By Sarah Lagan
Some regional journalists have criticised the general election
campaign for being too controlled, with “on-message” politicians
refusing to answer their questions.
One man who has rubbed regional journalists up the wrong way is John Prescott, on his whistle-stop battle-bus tour.
The
News in Portsmouth claimed a last-minute visit to the city by Prescott
was “stage-managed” with reporters given little time to prepare
questions.
“He was very dismissive and wouldn’t answer our questions,” said the paper’s political editor David Maddox.
“Ministers are especially bad and turn up with no warning so there is little chance to meet up with them.”
Prescott
made national headlines after telling South Wales Argus reporter Mark
Choueke to “bugger off” and called him an “amateur”. Express & Star
chief features writer and columnist Peter Rhodes was excluded from a
Prescott press conference. Many journalists found that even when they
did get access to the big players, answers were brief and on message.
Larry
Neild, city editor at the Daily Post, Liverpool, was given unrestricted
access to Tony Blair and Gordon Brown along with other regional press,
to the exclusion of the nationals.
“They weren’t experts on
provincial problems but I wouldn’t expect them to be. We said we need a
new bridge across the Mersey and they said they recognised the problem.
It was like saying there’ll be daylight tomorrow.
“I’ve
interviewed every leading politician since Harold Wilson and this is
one of the most glitzy, US style, contrived and sanitised.”
Editor
of the Isle of Wight County Press Brian Dennis believes that apart from
many high-profile politicians not being keyed into local issues on the
island, the campaign as a whole has been low key and on-message. “It’s
nothing you couldn’t make up and write yourself,” he said. “There’s no
good old-fashioned political hustings where we can have a good go at
them.”
The Eastern Daily Press’s request for a Q & A between
Tony Blair and its readers has so far fallen on deaf ears but generally
politicians have been cooperative.
Assistant editor Paul Durrant
said: “It may have helped having Charles Clarke as a local MP, he was
happy to talk about what we wanted to talk about.

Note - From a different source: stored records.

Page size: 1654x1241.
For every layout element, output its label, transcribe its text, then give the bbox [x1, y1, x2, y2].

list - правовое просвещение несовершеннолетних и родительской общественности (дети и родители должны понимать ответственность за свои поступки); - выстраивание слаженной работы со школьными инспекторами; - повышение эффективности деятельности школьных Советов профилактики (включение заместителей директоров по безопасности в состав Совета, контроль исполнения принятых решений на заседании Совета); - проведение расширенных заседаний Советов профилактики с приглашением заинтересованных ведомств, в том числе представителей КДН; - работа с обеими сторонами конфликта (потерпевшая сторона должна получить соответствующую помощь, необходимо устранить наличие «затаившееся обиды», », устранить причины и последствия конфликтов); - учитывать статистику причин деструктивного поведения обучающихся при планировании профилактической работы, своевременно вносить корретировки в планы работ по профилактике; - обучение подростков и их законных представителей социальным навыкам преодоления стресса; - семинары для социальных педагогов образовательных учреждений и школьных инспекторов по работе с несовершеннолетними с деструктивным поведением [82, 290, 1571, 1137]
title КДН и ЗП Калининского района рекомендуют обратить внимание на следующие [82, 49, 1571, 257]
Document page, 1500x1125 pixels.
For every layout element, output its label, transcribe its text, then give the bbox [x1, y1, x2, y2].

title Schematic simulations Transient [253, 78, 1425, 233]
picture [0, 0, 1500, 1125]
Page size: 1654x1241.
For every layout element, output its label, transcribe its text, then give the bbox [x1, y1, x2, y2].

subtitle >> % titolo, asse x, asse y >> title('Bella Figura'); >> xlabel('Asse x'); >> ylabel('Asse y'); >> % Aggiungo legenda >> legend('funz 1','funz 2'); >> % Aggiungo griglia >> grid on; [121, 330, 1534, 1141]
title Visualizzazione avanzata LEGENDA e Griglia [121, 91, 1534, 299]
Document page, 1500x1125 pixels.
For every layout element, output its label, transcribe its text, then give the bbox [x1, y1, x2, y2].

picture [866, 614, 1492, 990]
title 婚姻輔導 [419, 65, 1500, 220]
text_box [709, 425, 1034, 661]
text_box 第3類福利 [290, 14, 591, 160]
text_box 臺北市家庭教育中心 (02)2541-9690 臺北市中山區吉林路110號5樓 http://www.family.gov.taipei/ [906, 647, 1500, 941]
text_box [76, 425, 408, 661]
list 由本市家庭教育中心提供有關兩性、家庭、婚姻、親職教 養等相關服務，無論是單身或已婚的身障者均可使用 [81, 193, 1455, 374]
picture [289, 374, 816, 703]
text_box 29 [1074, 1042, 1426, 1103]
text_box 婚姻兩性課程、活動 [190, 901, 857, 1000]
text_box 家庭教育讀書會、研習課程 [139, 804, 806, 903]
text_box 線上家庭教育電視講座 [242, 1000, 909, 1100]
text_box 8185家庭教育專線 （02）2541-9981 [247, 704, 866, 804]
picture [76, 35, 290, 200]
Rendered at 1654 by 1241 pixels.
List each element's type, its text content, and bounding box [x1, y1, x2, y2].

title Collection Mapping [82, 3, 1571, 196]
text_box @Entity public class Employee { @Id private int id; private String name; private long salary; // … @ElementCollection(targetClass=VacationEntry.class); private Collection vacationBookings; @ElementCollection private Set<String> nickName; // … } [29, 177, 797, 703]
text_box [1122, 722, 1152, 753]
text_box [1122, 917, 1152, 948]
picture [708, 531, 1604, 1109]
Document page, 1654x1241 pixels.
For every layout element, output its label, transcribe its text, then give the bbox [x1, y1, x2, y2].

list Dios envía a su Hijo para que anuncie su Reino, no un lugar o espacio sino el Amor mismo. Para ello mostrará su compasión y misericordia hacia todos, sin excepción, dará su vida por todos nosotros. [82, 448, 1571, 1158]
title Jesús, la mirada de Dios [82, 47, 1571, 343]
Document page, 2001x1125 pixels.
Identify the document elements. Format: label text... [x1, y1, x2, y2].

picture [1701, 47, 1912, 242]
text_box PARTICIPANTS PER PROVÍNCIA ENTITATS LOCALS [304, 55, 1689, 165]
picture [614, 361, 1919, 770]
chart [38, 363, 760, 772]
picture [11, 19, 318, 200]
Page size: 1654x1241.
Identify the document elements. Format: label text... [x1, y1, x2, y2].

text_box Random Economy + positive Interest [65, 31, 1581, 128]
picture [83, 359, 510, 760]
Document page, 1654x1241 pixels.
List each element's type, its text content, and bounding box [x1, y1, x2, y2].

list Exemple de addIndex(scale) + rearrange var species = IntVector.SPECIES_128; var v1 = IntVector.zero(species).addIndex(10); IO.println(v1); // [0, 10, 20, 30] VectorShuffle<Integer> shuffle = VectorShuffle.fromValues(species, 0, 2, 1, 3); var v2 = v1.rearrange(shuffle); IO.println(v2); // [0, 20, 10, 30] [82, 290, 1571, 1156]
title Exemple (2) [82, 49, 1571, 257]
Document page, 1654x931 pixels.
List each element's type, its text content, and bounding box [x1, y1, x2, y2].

“Charles Kennedy has paid two visits but there are one or two key Liberal Democrat targets in East Anglia.”
Regional
affairs correspondent at The Journal, Newcastle, Ross Smith said
campaigning has been thin on the ground as there are few marginal seats.
Promises
of one-to-ones are broken, two reporters may be offered three minutes
each or six together, often due to lateness, he claimed.
But some
editors report good cooperation from the political parties keen to
target the regional press, especially when it covers marginal seats.
Aberdeen
Press and Journal editor Derek Tucker said being in an area with a lot
of key marginal seats assures a top profile turn-out. “I don’t think
the importance of the regional press is lost on politicians generally,”
he said.
“Nationals are great for getting sound bites but they know that the real footslogging needs to be done around the regions.”
South
Wales Echo editor Richard Williams was also optimistic, saying
politicians were “falling over themselves to be helpful to our
journalists”
and the party leaders answered questions in a Q & A session.
Deputy
editor at the Birmingham Evening Mail Colin Clark said: “Readers,
including the wife of a sacked MG Rover worker, were given the chance
to put Blair in the firing line.
We set up an exclusive meeting between him and the readers and the worker’s wife was impressed.”